Invest in enabling data projects (while you can)
Don't miss the forest for the trees
It’s an early January morning in Berlin, and I want to share a thought brewing in my head for the last several months. In October, I was at an event in Frankfurt focused on data leaders across the DACH region. It was a fantastic event, but one thing stood out to me - nobody talked about genAI, and there were almost no CDOs in the audience. In my talk, I joked that those two might be connected: because of the raised expectations and hype, many in that position struggle to have a lasting, measurable impact.
But is there more to it? I realized that many in the industry are heading for disaster unless we start seeing the fundamentals. What use are those use cases (excuse the pun) if they are not “enabled”? Let me phrase it as my main prediction for 2024 in data and AI:
After a significant push in creating many new pilot projects, especially in genAI, only the organizations that invest solidly in data-enabling technologies will reap benefits, while the rest will stumble and fail.

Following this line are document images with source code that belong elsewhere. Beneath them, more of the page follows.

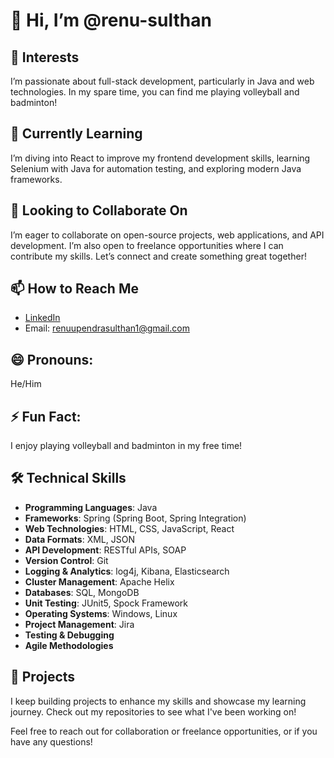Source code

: # 👋 Hi, I’m @renu-sulthan

## 👀 Interests
I’m passionate about full-stack development, particularly in Java and web technologies. In my spare time, you can find me playing volleyball and badminton!

## 🌱 Currently Learning
I’m diving into React to improve my frontend development skills, learning Selenium with Java for automation testing, and exploring modern Java frameworks.

## 💞️ Looking to Collaborate On
I’m eager to collaborate on open-source projects, web applications, and API development. I’m also open to freelance opportunities where I can contribute my skills. Let’s connect and create something great together!

## 📫 How to Reach Me
- [LinkedIn](https://www.linkedin.com/in/renuupendra/)
- Email: renuupendrasulthan1@gmail.com

## 😄 Pronouns: 
He/Him

## ⚡ Fun Fact: 
I enjoy playing volleyball and badminton in my free time!

## 🛠 Technical Skills
- **Programming Languages**: Java
- **Frameworks**: Spring (Spring Boot, Spring Integration)
- **Web Technologies**: HTML, CSS, JavaScript, React
- **Data Formats**: XML, JSON
- **API Development**: RESTful APIs, SOAP
- **Version Control**: Git
- **Logging & Analytics**: log4j, Kibana, Elasticsearch
- **Cluster Management**: Apache Helix
- **Databases**: SQL, MongoDB
- **Unit Testing**: JUnit5, Spock Framework
- **Operating Systems**: Windows, Linux
- **Project Management**: Jira
- **Testing & Debugging**
- **Agile Methodologies**

## 🚀 Projects
I keep building projects to enhance my skills and showcase my learning journey. Check out my repositories to see what I've been working on!

Feel free to reach out for collaboration or freelance opportunities, or if you have any questions!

Many organizations find themselves at this stage. You have designed a valuable use case, built a prototype quickly, and now realize that edge cases and integration are a major issue - back to the drawing board. This is even more common with genAI because of the outsourcing of many components, such as model training to vendors, hiding the complexity1. Now, you need data architects, engineers, and an understanding of your legacy architecture. This mismatch between expectations and complexity can lead to disappointment and missed deadlines.
While I am a huge proponent of iterative, rapid prototyping approaches to data and AI-powered products (quickly proving value before you commit) - we should never ignore investments in enabling data projects. Otherwise, we can end up with no foundation2. Let’s visualize:
What are those data enablers? In this article, I want to focus on the technical ones; I’ll cover the others (such as culture and product thinking) in the future. Here are my top three, in no order:
Data quality. It all starts here, doesn’t it: run initiatives to check the most important datasets, build automation for checks in data pipelines, and invest in a data catalog.
Data platform. Use the power of the hyperscalers to your advantage: create sandbox environments for your data scientists, automate deployments with infrastructure as code, and ensure your product scaling and performance requirements are fulfilled.
Data governance. Balance widespread access with security and compliance by designing robust governance policies, building data products, and using frameworks such as data mesh (if this fits your organization).
At this point, even if you agree with me, you might ask yourself - it sounds great, but how do I manage this foundational work in a real environment? If it’s this important, it should be done before working on use cases, right? Of course, we can’t ignore the constraints in which we work - six months of work exclusively on enabling (often invisible) activities can be a hard sell to management, even if they have moderate expectations. Thus, we must apply a portfolio management approach and balance the work:
A two-stream approach is often viable, even advised - after all, how would we know which data platform functionalities to prioritize if we are not also working on the use cases that need the support? The ratio of resources depends on your case, if you are a larger organization you might get away with a larger chunk in the enabler stream.
To summarize: the best time to invest in those technologies was yesterday, but the second-best time is now.
I covered this particular difference between genAI and traditional AI architecture in a previous article.
This is an even bigger issue for traditional organizations on a legacy stack who are not far enough in their digital transformation journey.